▶ _AIM OF THE TASK_:
The answer must consist of every record below, reproduced exactly.

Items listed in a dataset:
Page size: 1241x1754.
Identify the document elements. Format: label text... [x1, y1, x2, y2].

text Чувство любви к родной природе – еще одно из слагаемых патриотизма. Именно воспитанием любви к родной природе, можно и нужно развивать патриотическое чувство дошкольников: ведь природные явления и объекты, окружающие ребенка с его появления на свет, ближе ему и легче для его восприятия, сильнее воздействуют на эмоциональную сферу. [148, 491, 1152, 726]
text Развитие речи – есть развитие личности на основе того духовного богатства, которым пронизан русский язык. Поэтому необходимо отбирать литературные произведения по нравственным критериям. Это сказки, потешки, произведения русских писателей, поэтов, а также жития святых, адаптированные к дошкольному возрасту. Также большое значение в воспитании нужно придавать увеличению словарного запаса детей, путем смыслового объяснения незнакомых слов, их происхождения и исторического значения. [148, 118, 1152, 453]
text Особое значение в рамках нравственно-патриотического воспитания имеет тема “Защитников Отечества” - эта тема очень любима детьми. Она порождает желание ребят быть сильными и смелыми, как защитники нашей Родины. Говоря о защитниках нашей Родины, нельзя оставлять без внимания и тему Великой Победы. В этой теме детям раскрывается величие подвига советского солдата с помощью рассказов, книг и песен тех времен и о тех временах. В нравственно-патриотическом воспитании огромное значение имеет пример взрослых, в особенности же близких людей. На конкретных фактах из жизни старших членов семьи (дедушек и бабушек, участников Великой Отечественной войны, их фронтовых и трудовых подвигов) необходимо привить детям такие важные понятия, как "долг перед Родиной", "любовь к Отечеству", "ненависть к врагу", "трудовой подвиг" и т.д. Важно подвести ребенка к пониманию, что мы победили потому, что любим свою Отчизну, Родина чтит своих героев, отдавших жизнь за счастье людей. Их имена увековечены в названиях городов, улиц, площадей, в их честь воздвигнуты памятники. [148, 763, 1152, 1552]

▶ _PROBLEM SOLUTION_:
Page size: 1241x1754.
Identify the document elements. Format: label text... [x1, y1, x2, y2].

text Чувство любви к родной природе – еще одно из слагаемых патриотизма. Именно воспитанием любви к родной природе, можно и нужно развивать патриотическое чувство дошкольников: ведь природные явления и объекты, окружающие ребенка с его появления на свет, ближе ему и легче для его восприятия, сильнее воздействуют на эмоциональную сферу. [148, 491, 1152, 726]
text Развитие речи – есть развитие личности на основе того духовного богатства, которым пронизан русский язык. Поэтому необходимо отбирать литературные произведения по нравственным критериям. Это сказки, потешки, произведения русских писателей, поэтов, а также жития святых, адаптированные к дошкольному возрасту. Также большое значение в воспитании нужно придавать увеличению словарного запаса детей, путем смыслового объяснения незнакомых слов, их происхождения и исторического значения. [148, 118, 1152, 453]
text Особое значение в рамках нравственно-патриотического воспитания имеет тема “Защитников Отечества” - эта тема очень любима детьми. Она порождает желание ребят быть сильными и смелыми, как защитники нашей Родины. Говоря о защитниках нашей Родины, нельзя оставлять без внимания и тему Великой Победы. В этой теме детям раскрывается величие подвига советского солдата с помощью рассказов, книг и песен тех времен и о тех временах. В нравственно-патриотическом воспитании огромное значение имеет пример взрослых, в особенности же близких людей. На конкретных фактах из жизни старших членов семьи (дедушек и бабушек, участников Великой Отечественной войны, их фронтовых и трудовых подвигов) необходимо привить детям такие важные понятия, как "долг перед Родиной", "любовь к Отечеству", "ненависть к врагу", "трудовой подвиг" и т.д. Важно подвести ребенка к пониманию, что мы победили потому, что любим свою Отчизну, Родина чтит своих героев, отдавших жизнь за счастье людей. Их имена увековечены в названиях городов, улиц, площадей, в их честь воздвигнуты памятники. [148, 763, 1152, 1552]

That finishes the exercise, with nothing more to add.